Cresce il fenomeno del binge drinking e del consumo fuori pasto, soprattutto tra i giovani, in particolare donne. Tra le ragazze di 14-17 anni la quota delle consumatrici fuori pasto è passata dal 6% del 1995 al 14,6% del 2010. Lo rileva la Relazione del ministero della Salute al Parlamento.

“Preoccupano i dati della diffusione di consumo di alcol, soprattutto a livello giovanile, che richiedono attenzione e impegno maggiore circa l'educazione al bere sano e moderato da parte di tutti". Ad affermarlo è il ministro della Salute, Renato Balduzzi, commentando nell'ottava Relazione sugli interventi realizzati da Ministero e Regioni in attuazione della legge-quadro 125/2001 in materia di alcol e problemi correlati al consumo di alcol presentata a dicembre al Parlamento e pubblicata oggi sul sito del ministero. Balduzzi ha quindi annunciato l’“intenzione, insieme al ministro dell'Istruzione Francesco Profumo e al ministro Andrea Riccardi, che ha la delega per le politiche giovanile, di approfondire il ruolo delle agenzie educative e della scuola nel contrasto del consumo smodato di alcol".
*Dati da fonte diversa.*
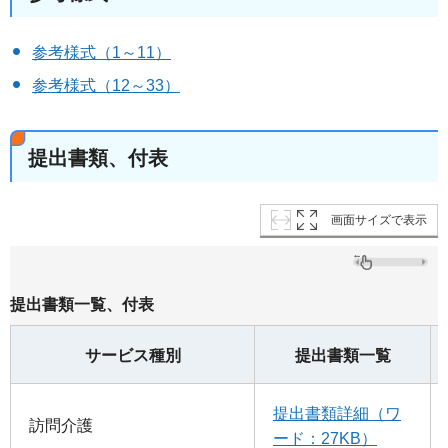
参考様式（1～11）
参考様式（12～33）
提出書類、付表
画面サイズで表示
提出書類一覧、付表
サービス種別
提出書類一覧
提出書類詳細（ワ
訪問介護
ード：27KB）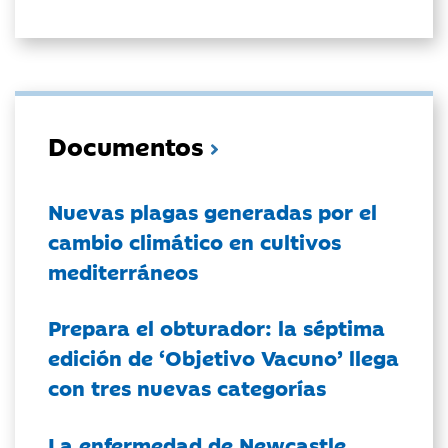
Documentos
Nuevas plagas generadas por el
cambio climático en cultivos
mediterráneos
Prepara el obturador: la séptima
edición de ‘Objetivo Vacuno’ llega
con tres nuevas categorías
La enfermedad de Newcastle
Se dai dati della Relazione portano buone notizie relativamente alla mortalità legata alla patologie connesse all'uso di alcol, diminuita de12% dal 2007 al 2008), alla percentuale degli utenti in trattamento (seppure con una lieve diminuzione dell’1,8% dal 2008 al 2009), preoccupa il persistere di alti tassi di consumo di alcolici tra i giovani. In particolare, si diffonde sempre più la pratica di consumare bevande alcoliche in grande quantità in breve tempo fuori pasto. In particolare nel 2010 il fenomeno del binge drinking ha riguardato il 13,4% degli uomini e il 3,5% delle donne. Nella fascia tra i 18 e i 24 anni la percentuale di donne che pratica il binge drinking sale al 9,7 %.
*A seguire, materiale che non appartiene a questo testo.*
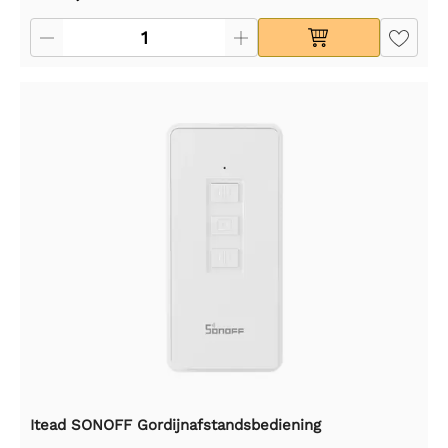
Itead SONOFF Gordijnafstandsbediening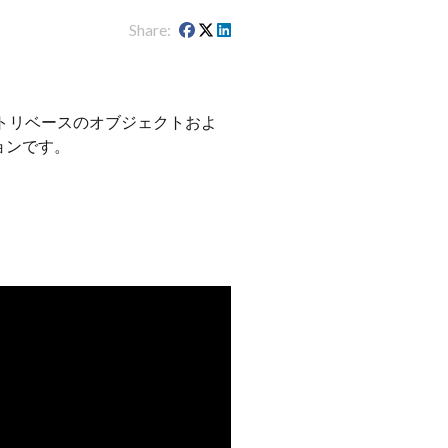
Share
。ジオメトリベースのオブジェクトおよ
ョンです。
I consumatori fuori pasto sono “notevolmente” aumentati nel corso dell'ultimo decennio: dal 33,7 % al 41,9% i consumatori tra i 18 e 24 anni; dal 14,5 al 16,9 quelli tra 14 e 17 anni. E' tra le ragazze di 14-17 anni che la quota delle consumatrici fuori pasto raddoppia negli ultimi 15 anni, passando dal 6 % del 1995 al 14,6% del 2010.
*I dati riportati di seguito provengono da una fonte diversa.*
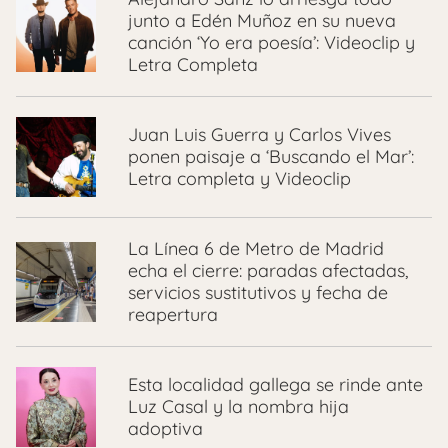
junto a Edén Muñoz en su nueva
canción ‘Yo era poesía’: Videoclip y
Letra Completa
Juan Luis Guerra y Carlos Vives
ponen paisaje a ‘Buscando el Mar’:
Letra completa y Videoclip
La Línea 6 de Metro de Madrid
echa el cierre: paradas afectadas,
servicios sustitutivos y fecha de
reapertura
Esta localidad gallega se rinde ante
Luz Casal y la nombra hija
adoptiva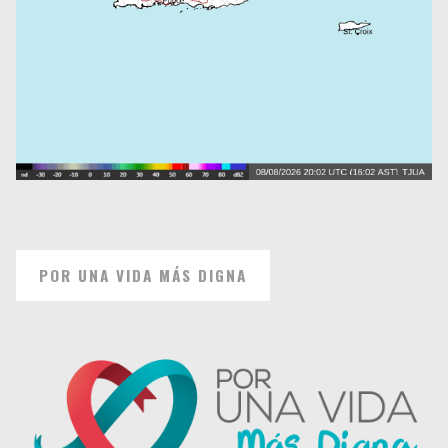
POR UNA VIDA MÁS DIGNA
La Relazione, secondo il ministero, “conferma quindi il passaggio dal tradizionale modello di consumo mediterraneo, con consumi quotidiani e moderati, incentrati prevalentemente sul vino, a un modello più articolato, che risente sempre più dell'influsso culturale nordeuropeo”.

Tuttavia i livelli generali di consumo tra il 2009 e il 2010, sottolinea però il ministero, registrano un trend di lieve diminuzione tra i giovani fino a 25 anni (dal 34,3% al 34,1%) e tra le donne (dal 15,7% al 14,6%). Dunque, afferma Balduzzi nella presentazione della Relazione, “le politiche di contrasto nazionali e regionali stanno ottenendo qualche riscontro: è necessario continuare a consolidare i dati positivi e contenere i problemi più rilevanti, rafforzando in particolare gli interventi di prevenzione e un attento monitoraggio che guidi verso l'adozione delle politiche più adeguate". Questo vale, secondo il ministro, soprattutto nei confronti dei più giovani: "Dobbiamo aiutare i giovani a fronteggiare le pressioni sociali al bere in contesti significativi come la scuola, i luoghi del divertimento, della socializzazione e dello sport, e realizzare interventi di intercettazione precoce del consumo giovanile a rischio, accompagnandoli con appropriati interventi di sostegno e motivazione al cambiamento, secondo la strategia già sperimentata a livello internazionale ed europeo e sarà recepita nel nuovo Piano Sanitario Nazionale".